The UK’s carbon capture and storage (CCS) strategy should include combining bioenergy with CCS (Beccs) technology, if the UK is to meet its 2050 greenhouse gas emission targets, according to a new report.
The Energy Technologies Institute (ETI) report, called The Evidence for Deploying Bioenergy with CCS (Beccs) in the UK, states that Beccs can deliver negative emissions (the net removal of CO2 from the atmosphere) while also producing energy in the form of electricity, heat, gas and liquid fuels.
The report says that Beccs is achievable by 2030 because all of the major components of a Beccs system have been “proven” individually. The ETI said that successful implementation could eventually see 55M.t of carbon emissions removed from the atmosphere over the course of a year.
“The UK is well-placed to exploit the benefits of Beccs because it has vast storage opportunities offshore, experience in bioenergy deployment, and academic and industrial strength in both bioenergy and CCS,” commented Geraldine Newton-Cross, the report’s author and ETI strategy manager for bioenergy.
The report also stresses that significant support is required over the next five to 10 years to demonstrate a commercial deployment of Beccs technology. The ETI said it is crucial that the government’s CCS strategy includes Beccs technology, in order for the UK to meet its emission targets.

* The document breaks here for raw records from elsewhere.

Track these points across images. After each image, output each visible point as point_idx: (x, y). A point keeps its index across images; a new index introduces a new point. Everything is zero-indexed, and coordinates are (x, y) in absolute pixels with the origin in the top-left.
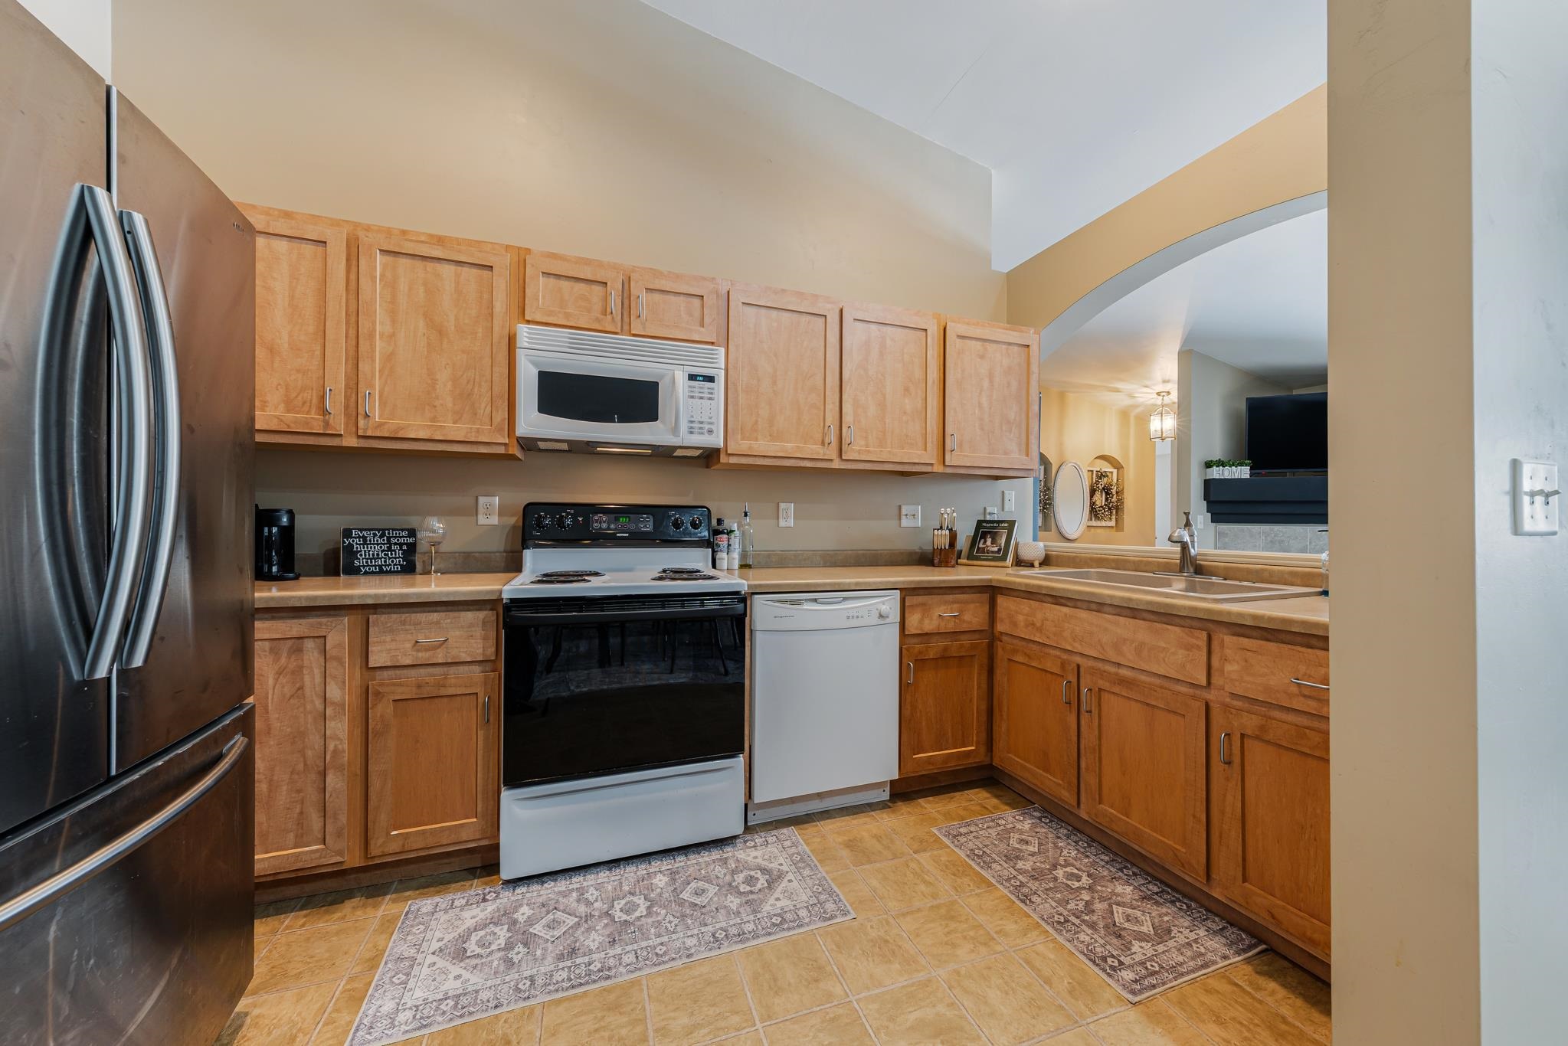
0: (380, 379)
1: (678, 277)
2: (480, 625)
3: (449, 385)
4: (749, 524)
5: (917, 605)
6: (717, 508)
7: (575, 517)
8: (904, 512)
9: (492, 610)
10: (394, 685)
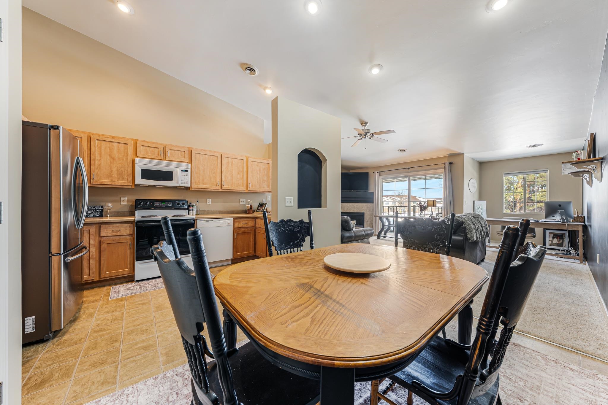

The ETI’s report highlights advances in the understanding of the costs and challenges of biomass-fed combustion systems, while also identifying several economical and low-risk CO2 stores around the country.
“This progress in the technical, environmental and financial evidence and understanding, together with the commercial demonstration steps being taken by others globally, should give the UK government confidence to commit to, and support the demonstration of this vital technology in the UK,” added Newton-Cross.